Zipf's Law, named after linguist George Kinglsey Zipf, was originally intended to describe the relationship between word frequencies in document collections. Which it does quite remarkably. If a document collection's words are ordered by frequency, and y is used to describe the number of times that the xth word appears, Zipf's observation is concisely captured as y = cx-1/2 (item frequency is inversely proportional to item rank).
Curiously, Zipf's Law actually describes or approximates a whole host of phenomena beyond word frequencies as well. Famous examples include the population ranks of cities in various countries, and the population ranks of US states.
You can see by the error rate that it is not perfect, but is a reasonable approximation.
The Pareto Principle, named after economist Vilfredo Pareto, states that it can be approximated that 80% of the effects of some particular phenomena are a result of 20% of the phenomena's causes. The actual power law associated with this principle is the Pareto distribution, which describes, among other things, hard disk drive error rates, human settlement sizes, meteorite sizes, and oil reserve discoveries.
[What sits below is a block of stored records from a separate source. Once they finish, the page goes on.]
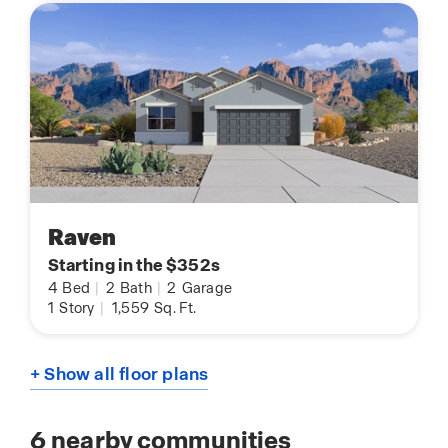
Raven
Starting in the $352s
4
Bed
|
2
Bath
|
2
Garage
1
Story
|
1,559
Sq. Ft.
+ Show all floor plans
6
nearby communities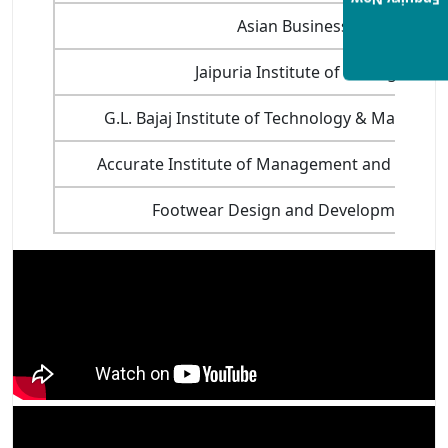
Enquiry Now
Asian Business School, Noi
Jaipuria Institute of Management
G.L. Bajaj Institute of Technology & Manage
Accurate Institute of Management and Techno
Footwear Design and Development Inst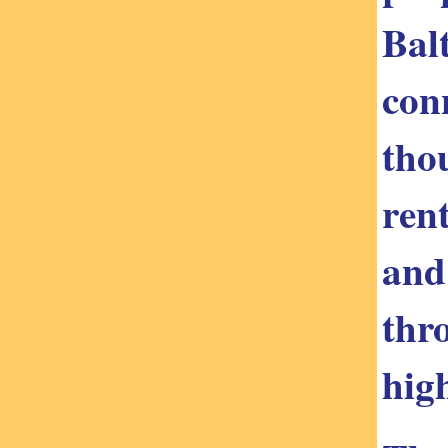
Bal
con
tho
ren
and
thr
high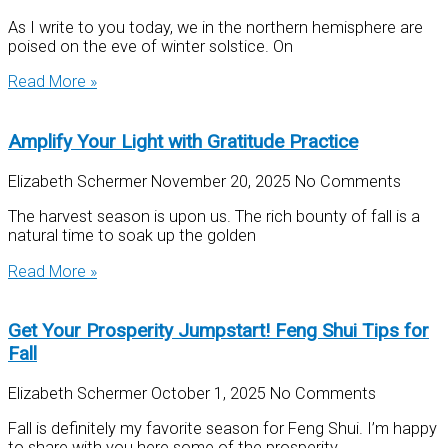
As I write to you today, we in the northern hemisphere are
poised on the eve of winter solstice. On
Read More »
Amplify Your Light with Gratitude Practice
Elizabeth Schermer
November 20, 2025
No Comments
The harvest season is upon us. The rich bounty of fall is a
natural time to soak up the golden
Read More »
Get Your Prosperity Jumpstart! Feng Shui Tips for
Fall
Elizabeth Schermer
October 1, 2025
No Comments
Fall is definitely my favorite season for Feng Shui. I’m happy
to share with you here some of the prosperity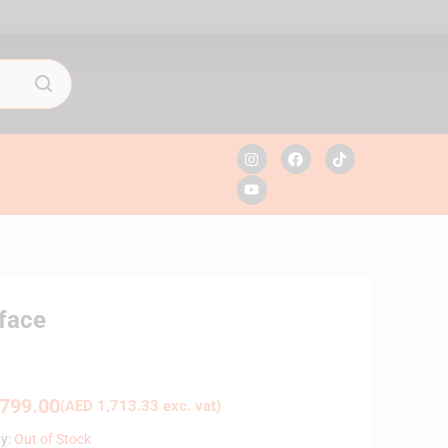
face
799.00
(
AED
1,713.33
exc. vat)
ty:
Out of Stock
Pareto originally used the principle to famously describe the distribution of wealth, intimating that a majority (80%) of societal wealth is controlled by a minority (20%) of its members. The exact numbers may slide, but this principle is still applied and rigorously researched in economics today.
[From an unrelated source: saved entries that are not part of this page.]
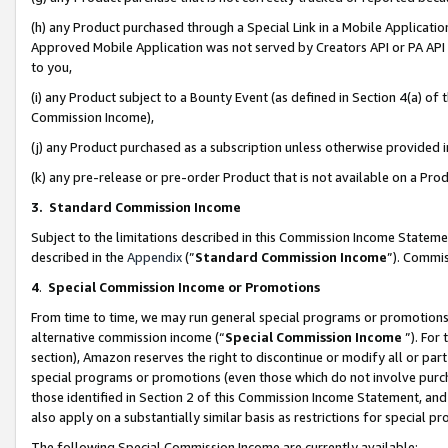
(h) any Product purchased through a Special Link in a Mobile Applicatio
Approved Mobile Application was not served by Creators API or PA API (
to you,
(i) any Product subject to a Bounty Event (as defined in Section 4(a) o
Commission Income),
(j) any Product purchased as a subscription unless otherwise provided
(k) any pre-release or pre-order Product that is not available on a Prod
3. Standard Commission Income
Subject to the limitations described in this Commission Income Statem
described in the
Appendix
(”
Standard Commission Income
”). Commis
4
.
Special Commission Income or Promotions
From time to time, we may run general special programs or promotions 
alternative commission income (“
Special Commission Income
”). For
section), Amazon reserves the right to discontinue or modify all or par
special programs or promotions (even those which do not involve purcha
those identified in Section 2 of this Commission Income Statement, an
also apply on a substantially similar basis as restrictions for special 
The following Special Commission Income are currently available: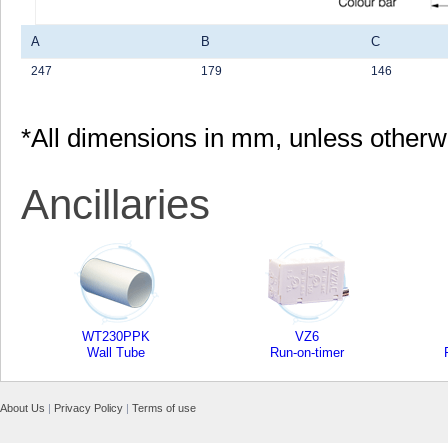
A
B
C
247
179
146
*All dimensions in mm, unless otherw
Ancillaries
WT230PPK
VZ6
Wall Tube
Run-on-timer
About Us
|
Privacy Policy
|
Terms of use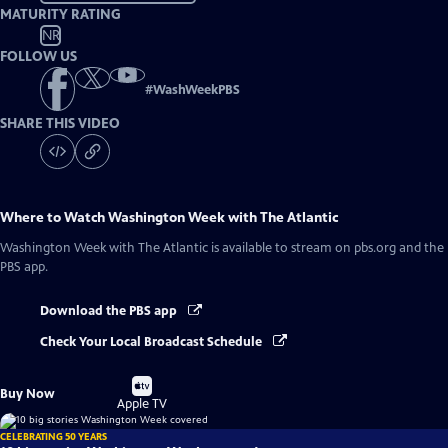
MATURITY RATING
NR
FOLLOW US
#
WashWeekPBS
SHARE THIS VIDEO
Where to Watch
Washington Week with The Atlantic
Washington Week with The Atlantic
is available to stream on pbs.org and the
PBS app.
Download the PBS app
Check Your Local Broadcast Schedule
Buy
Buy Now
on
Apple TV
CELEBRATING 50 YEARS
Lotka's Law, named after mathematician Alfred Lotka, describes author publication frequency in a given academic field. The law states that the number of authors making x academic contributions in a particular time period is a fraction of the number of authors making only one contribution; the observation is 1 / xa, where a is very close to 2 (but is academic discipline-specific). As a result, we can approximate that 1/4 the number of authors publish 2 papers as publish a single paper, 1/9 as many publish 3 papers, 1/16 publish 4 papers, and so on.
None of the above well-known laws have touched on the following phenomena, which are also approximately described by power laws and custom exponents of their very own, relationships I encourage you to seek out:
- Product sales
- Web graph node degrees
- Web site sizes
The Long Tail, popularized by Chris Anderson in a 2004 Wired article and followup book of the same name, is a manifestation of particular types of power laws. If you have read this far and still can't figure out how power laws can be of practical use in data science (or even much more broadly), I suggest you investigate this particular concept further, which is not nearly as revolutionary as its "discovery" and popularization suggest, but does help frame and apply the conversation.
Many power laws exist. Furthermore, there are all sorts of other relationships between phenomena in the world. Investigating and understanding as many relationships as possible can be very insightful for data scientists looking to make sense of the data they are studying, and wanting to put it in terms others can understand. Beware the flip side, however; not all relationships can be approximated as such, and trying to force data into an artificial description can be misleading. Power laws (and descriptive relationships, in general) should be treated as another potential tool at your disposal.